The threshold criteria for pursuing automation strategies is that when an alarm is triggered, the chance of an anomaly having occurred must be greater than 50 percent. To meet this by accurately distinguishing false positives, Alibaba Group has consulted an indicator called the happiness index, defined as the probability that a reported alarm indicates a true anomaly.
While the detection rate and the false positive rate will vary with changes in alarm strategy, the actual number of anomalies is a constant. The following heat map compares the detection rate (on the lateral axis) with the false positive rate (on the vertical axis), with deeper shades indicating a higher position on the happiness index; to facilitate observation, the detection rate has been set to start from 0.9.

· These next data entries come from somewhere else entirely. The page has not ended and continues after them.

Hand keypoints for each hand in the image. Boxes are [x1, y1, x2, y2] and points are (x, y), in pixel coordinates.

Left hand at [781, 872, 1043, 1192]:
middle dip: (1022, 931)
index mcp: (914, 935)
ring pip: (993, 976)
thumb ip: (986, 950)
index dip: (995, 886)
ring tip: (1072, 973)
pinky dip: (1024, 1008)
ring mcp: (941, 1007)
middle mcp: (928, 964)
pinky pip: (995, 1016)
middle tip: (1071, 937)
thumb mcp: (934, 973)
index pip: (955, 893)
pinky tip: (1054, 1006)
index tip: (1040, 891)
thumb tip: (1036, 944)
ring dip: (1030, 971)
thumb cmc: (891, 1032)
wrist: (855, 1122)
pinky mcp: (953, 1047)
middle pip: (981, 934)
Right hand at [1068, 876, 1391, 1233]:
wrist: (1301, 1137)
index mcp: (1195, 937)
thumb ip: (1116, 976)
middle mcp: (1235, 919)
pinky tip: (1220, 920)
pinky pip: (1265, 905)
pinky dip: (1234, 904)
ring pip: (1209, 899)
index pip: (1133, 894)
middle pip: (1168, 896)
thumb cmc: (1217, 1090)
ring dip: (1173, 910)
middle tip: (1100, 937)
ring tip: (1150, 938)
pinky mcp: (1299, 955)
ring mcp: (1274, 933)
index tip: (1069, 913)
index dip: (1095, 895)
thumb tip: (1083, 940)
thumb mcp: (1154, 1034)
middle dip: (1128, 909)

The heat map illustrates first of all that the false positive rate is more likely than the detection rate to affect the happiness index. Further, the magnitude by which the detection rate increases has little impact on the happiness index, as seen in the relatively constant coloration when moving along the horizontal axis from any point on the vertical axis. Finally, it shows that the happiness index can only reach the 50-percent threshold when the false positive rate has reached roughly .007 percent — in other words, seven points in every 100,000.
A false positive rate of .007 percent means that if data is monitored once every minute (or 1440 times per day) then roughly ten days will pass between each incidence of a false alarm. For a massive data system like Alibaba’s, this marks an incredible achievement. For perspective, if the happiness index were to reach 99 percent, roughly 190 years would pass between each instance of a false alarm.
Looking Forward for Alibaba
In the ongoing challenge to balance the detection rate with the false positive rate, an ideal outcome requires that the former exceed 90 percent while the latter remains below five percent. Alibaba Group’s current requirement that the detection rate exceed 99 percent inherently results in a high false positive rate, creating a heavy burden for on-duty personnel.
To improve the happiness of its workers, the Group is currently looking beyond single-curve anomaly detection methods to deploy higher-level alarm aggregation, anomaly positioning, and other approaches that challenge traditional modes of thinking. As innovation continues, these efforts offer the best immediate hope of reducing the risk of false negatives while tackling the persistent pain of false positives.